Problem details: Please retype the records below exactly, from the first line through the line containing "Kette wird immer ein Blickfang sein und", and leave out any pictures.

(Transcribed page contents)
##########
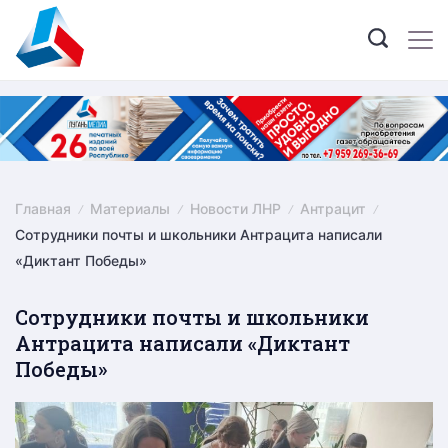
Skip
to
content
Главная
Материалы
Новости ЛНР
Антрацит
Сотрудники почты и школьники Антрацита написали
«Диктант Победы»
Сотрудники почты и школьники
Антрацита написали «Диктант
Победы»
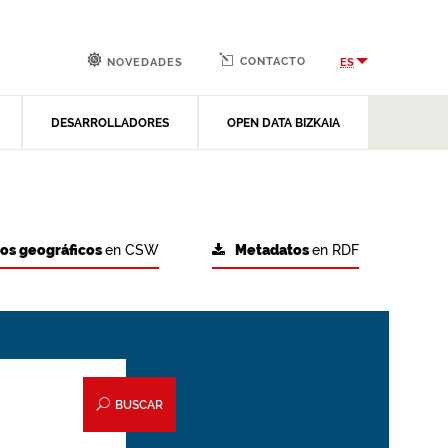
CONTACTO
ES
NOVEDADES
DESARROLLADORES
OPEN DATA BIZKAIA
tos geográficos
en CSW
Metadatos
en RDF
BUSCAR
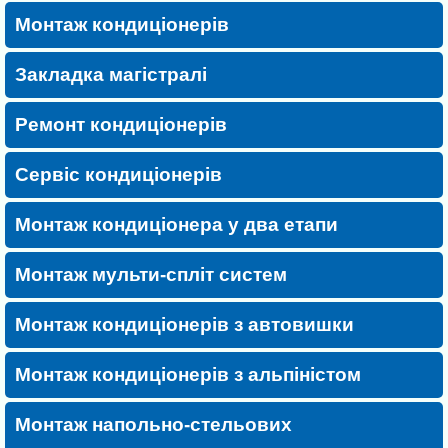
Монтаж кондиціонерів
Закладка магістралі
Ремонт кондиціонерів
Сервіс кондиціонерів
Монтаж кондиціонера у два етапи
Монтаж мульти-спліт систем
Монтаж кондиціонерів з автовишки
Монтаж кондиціонерів з альпіністом
Монтаж напольно-стельових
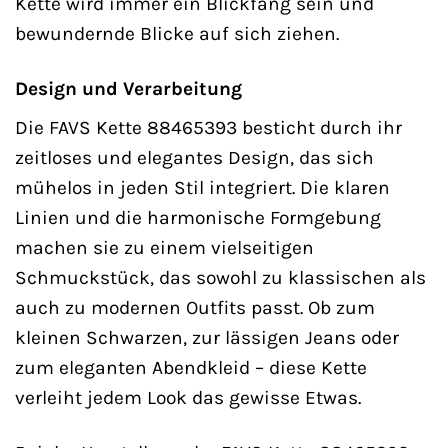
Kette wird immer ein Blickfang sein und
bewundernde Blicke auf sich ziehen.
Design und Verarbeitung
Die FAVS Kette 88465393 besticht durch ihr
zeitloses und elegantes Design, das sich
mühelos in jeden Stil integriert. Die klaren
Linien und die harmonische Formgebung
machen sie zu einem vielseitigen
Schmuckstück, das sowohl zu klassischen als
auch zu modernen Outfits passt. Ob zum
kleinen Schwarzen, zur lässigen Jeans oder
zum eleganten Abendkleid – diese Kette
verleiht jedem Look das gewisse Etwas.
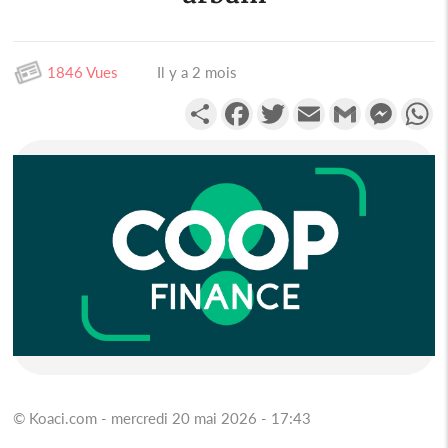
1846 Vues
Il y a 2 mois
Partager
Facebook
Twitter
Email
Gmail
Messen
W
© Koaci.com - mercredi 20 mai 2026 - 17:43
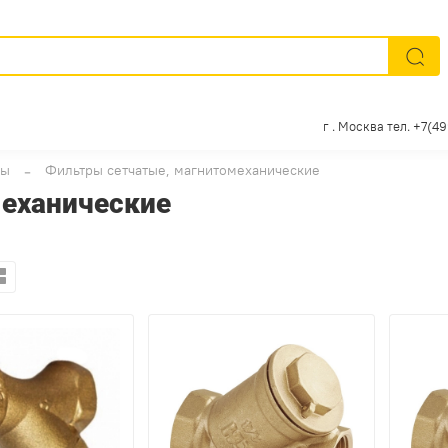
г . Москва тел. +7(4
ры
Фильтры сетчатые, магнитомеханические
еханические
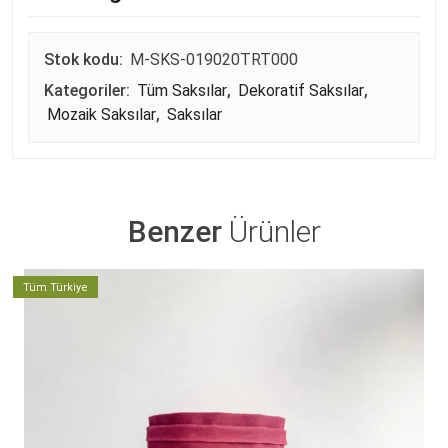
Stok kodu:
M-SKS-019020TRT000
Kategoriler:
Tüm Saksılar
,
Dekoratif Saksılar
,
Mozaik Saksılar
,
Saksılar
Benzer
Ürünler
Tüm Türkiye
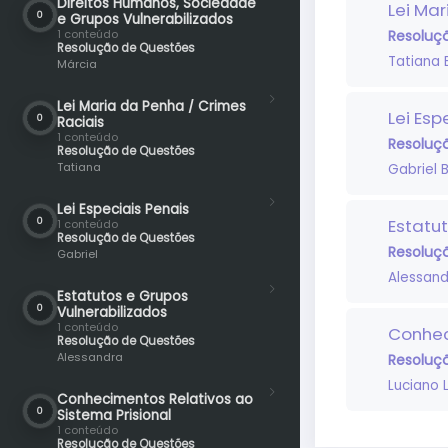
Direitos Humanos, Sociedade
Lei Mar
0
e Grupos Vulnerabilizados
Resoluç
1 conteúdo
Resolução de Questões
Tatiana 
Márcia
Lei Maria da Penha / Crimes
Lei Esp
0
Raciais
1 conteúdo
Resoluç
Resolução de Questões
Tatiana
Gabriel 
Lei Especiais Penais
Estatu
0
1 conteúdo
Resolução de Questões
Resoluç
Gabriel
Alessand
Estatutos e Grupos
0
Vulnerabilizados
1 conteúdo
Conhec
Resolução de Questões
Alessandra
Resoluç
Luciano
Conhecimentos Relativos ao
0
Sistema Prisional
1 conteúdo
Resolução de Questões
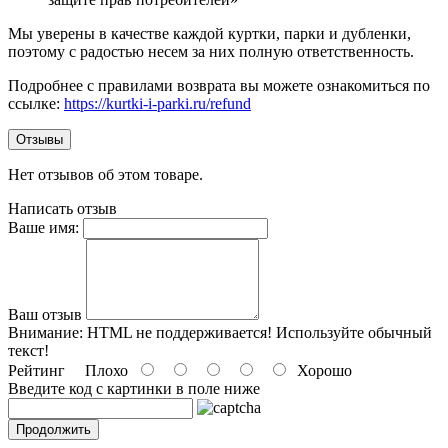
Мы уверены в качестве каждой куртки, парки и дубленки,
поэтому с радостью несем за них полную ответственность.
Подробнее с правилами возврата вы можете ознакомиться по
ссылке:
https://kurtki-i-parki.ru/refund
Отзывы
Нет отзывов об этом товаре.
Написать отзыв
Ваше имя:
Ваш отзыв
Внимание:
HTML не поддерживается! Используйте обычный
текст!
Рейтинг
Плохо
Хорошо
Введите код c картинки в поле ниже
Продолжить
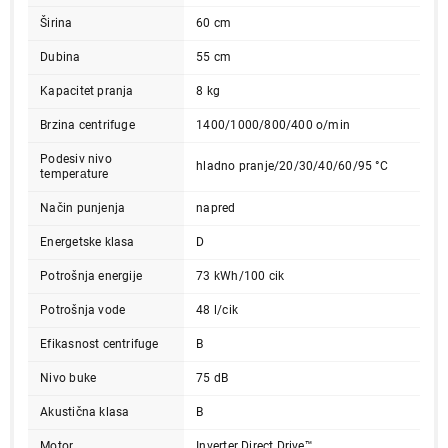
Širina
60 cm
Dubina
55 cm
Kapacitet pranja
8 kg
Brzina centrifuge
1400/1000/800/400 o/min
Podesiv nivo
hladno pranje/20/30/40/60/95 °C
temperаture
Način punjenja
napred
Energetske klasa
D
Potrošnja energije
73 kWh/100 cik
Potrošnja vode
48 l/cik
Efikasnost centrifuge
B
Nivo buke
75 dB
Akustična klasa
B
Motor
Inverter Direct Drive™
##########
Response area:
Skip
to
content
Главная
Материалы
Новости ЛНР
Антрацит
Сотрудники почты и школьники Антрацита написали
«Диктант Победы»
Сотрудники почты и школьники
Антрацита написали «Диктант
Победы»
CONTACTO
ES
NOVEDADES
DESARROLLADORES
OPEN DATA BIZKAIA
tos geográficos
en CSW
Metadatos
en RDF
BUSCAR
Монтаж кондиціонерів
Закладка магістралі
Ремонт кондиціонерів
Сервіс кондиціонерів
Монтаж кондиціонера у два етапи
Монтаж мульти-спліт систем
Монтаж кондиціонерів з автовишки
Монтаж кондиціонерів з альпіністом
Монтаж напольно-стельових
Kette wird immer ein Blickfang sein und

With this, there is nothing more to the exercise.